• _WORK INSTRUCTIONS_:
Your job is to retype the records exactly while dropping every picture.

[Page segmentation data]
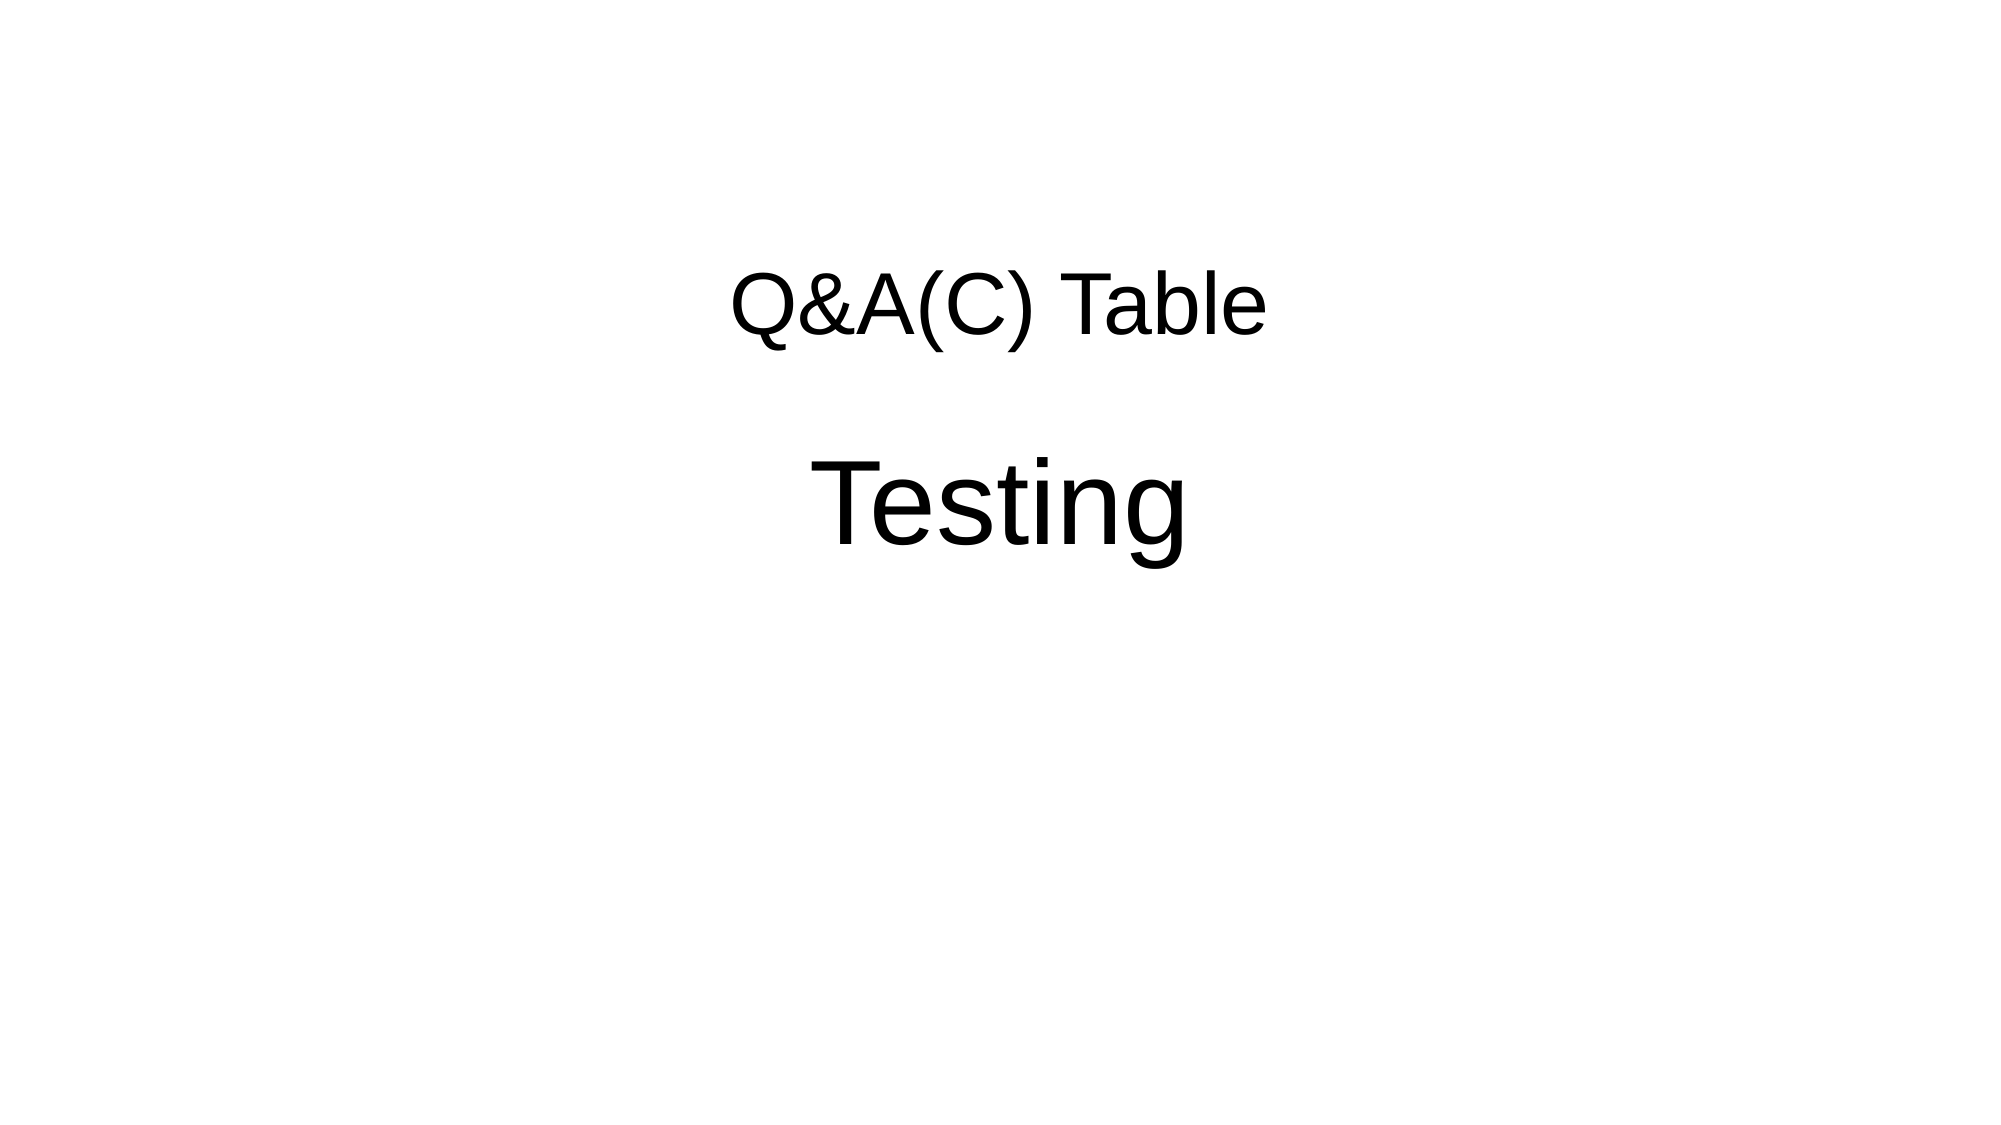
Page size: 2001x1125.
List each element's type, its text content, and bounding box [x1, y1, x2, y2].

title Q&A(C) Table Testing [249, 184, 1750, 576]
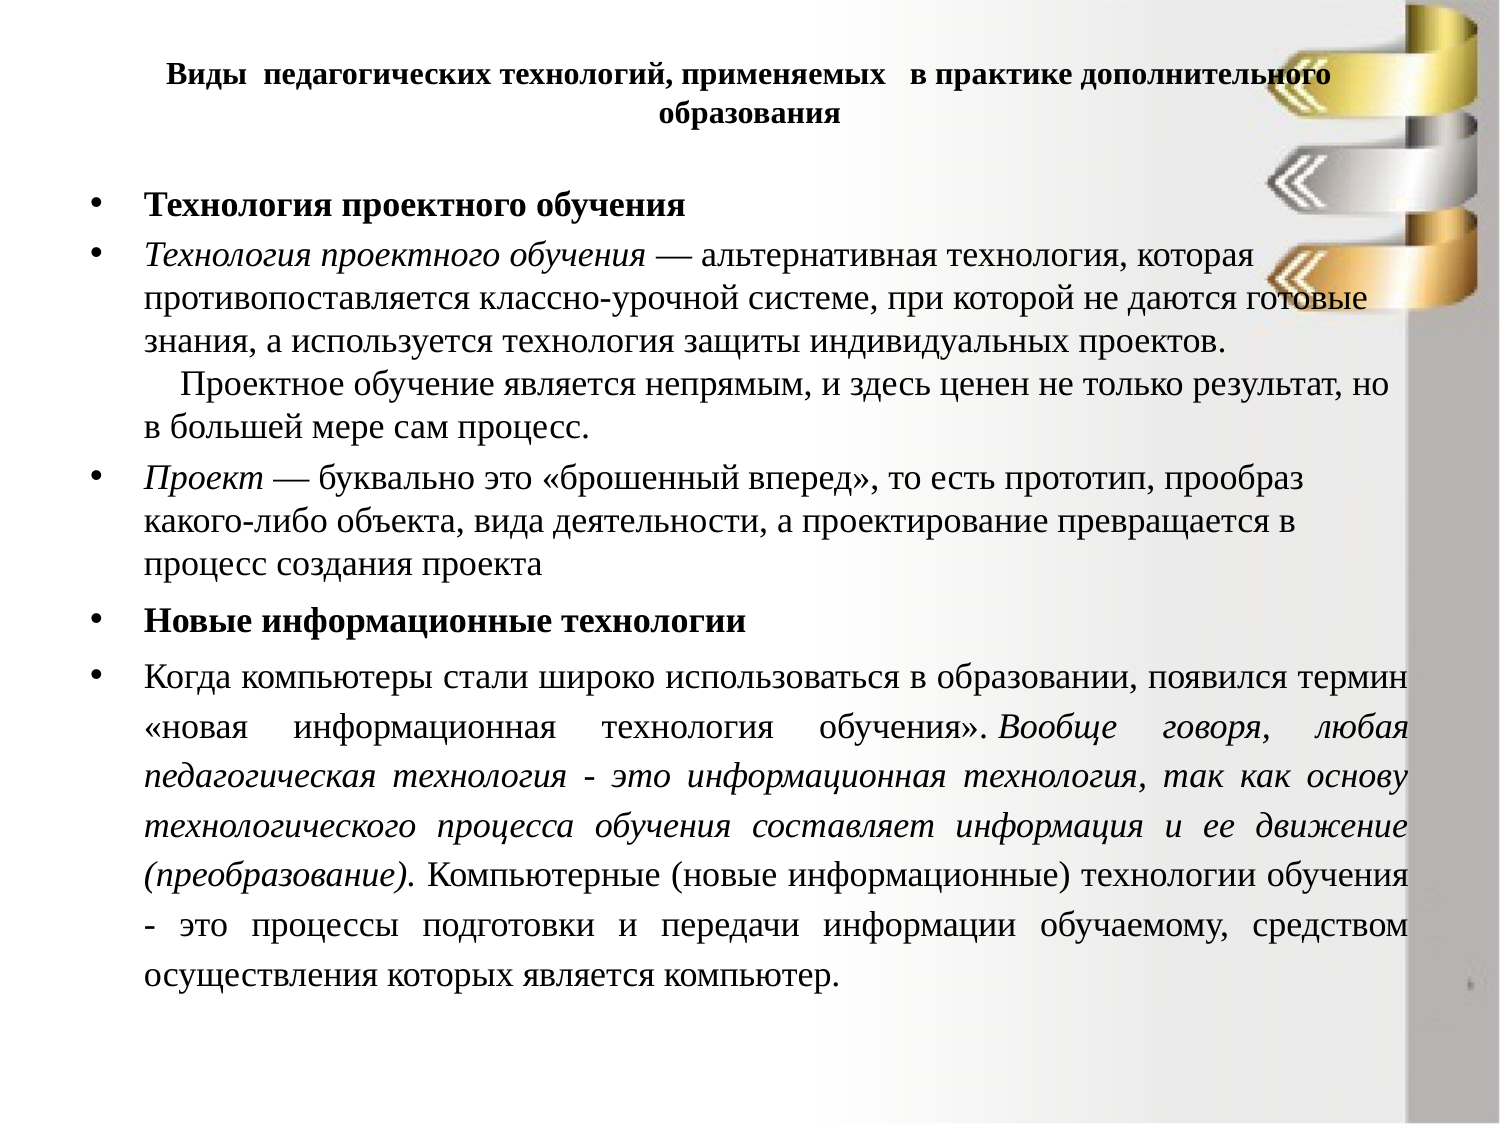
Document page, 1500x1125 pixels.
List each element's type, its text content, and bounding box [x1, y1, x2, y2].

picture [0, 0, 1500, 1125]
title Виды педагогических технологий, применяемых в практике дополнительного образования [75, 45, 1425, 138]
list Технология проектного обучения Технология проектного обучения — альтернативная технология, которая противопоставляется классно-урочной системе, при которой не даются готовые знания, а используется технология защиты индивидуальных проектов. Проектное обучение является непрямым, и здесь ценен не только результат, но в большей мере сам процесс. Проект — буквально это «брошенный вперед», то есть прототип, прообраз какого-либо объекта, вида деятельности, а проектирование превращается в процесс создания проекта Новые информационные технологии Когда компьютеры стали широко использоваться в образовании, появился термин «новая информационная технология обучения». Вообще говоря, любая педагогическая технология - это информационная технология, так как основу технологического процесса обучения составляет информация и ее движение (преобразование). Компьютерные (новые информационные) технологии обучения - это процессы подготовки и передачи информации обучаемому, средством осуществления которых является компьютер. [75, 172, 1425, 1005]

• _OUTPUT FOR THIS EXERCISE_:
Page size: 2001x1125.
List each element's type, its text content, and bounding box [x1, y1, x2, y2].

title Q&A(C) Table Testing [249, 184, 1750, 576]
Document page, 1500x1125 pixels.
List each element's type, its text content, and bounding box [x1, y1, x2, y2].

picture [0, 0, 1500, 1125]
title Виды педагогических технологий, применяемых в практике дополнительного образования [75, 45, 1425, 138]
list Технология проектного обучения Технология проектного обучения — альтернативная технология, которая противопоставляется классно-урочной системе, при которой не даются готовые знания, а используется технология защиты индивидуальных проектов. Проектное обучение является непрямым, и здесь ценен не только результат, но в большей мере сам процесс. Проект — буквально это «брошенный вперед», то есть прототип, прообраз какого-либо объекта, вида деятельности, а проектирование превращается в процесс создания проекта Новые информационные технологии Когда компьютеры стали широко использоваться в образовании, появился термин «новая информационная технология обучения». Вообще говоря, любая педагогическая технология - это информационная технология, так как основу технологического процесса обучения составляет информация и ее движение (преобразование). Компьютерные (новые информационные) технологии обучения - это процессы подготовки и передачи информации обучаемому, средством осуществления которых является компьютер. [75, 172, 1425, 1005]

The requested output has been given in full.